--- Information supplied Enclosed Below ---
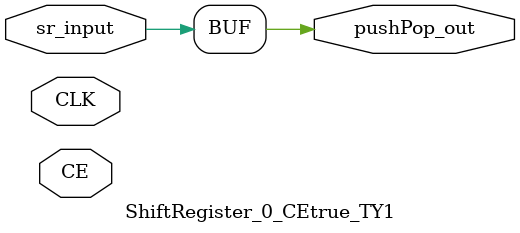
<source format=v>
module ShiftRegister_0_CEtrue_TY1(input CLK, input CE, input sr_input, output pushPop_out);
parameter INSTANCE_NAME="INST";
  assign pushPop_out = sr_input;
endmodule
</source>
--- End of Enclosed Information supplied ---
§ What you are asked to do:
The required output is the exact sequence of lines from the one containing "module ShiftRegister_0_CEtrue_TY1(input CLK, input" through the end of the listing, both endpoints included.

§ Exercise response:
module ShiftRegister_0_CEtrue_TY1(input CLK, input CE, input sr_input, output pushPop_out);
parameter INSTANCE_NAME="INST";
  assign pushPop_out = sr_input;
endmodule
</source>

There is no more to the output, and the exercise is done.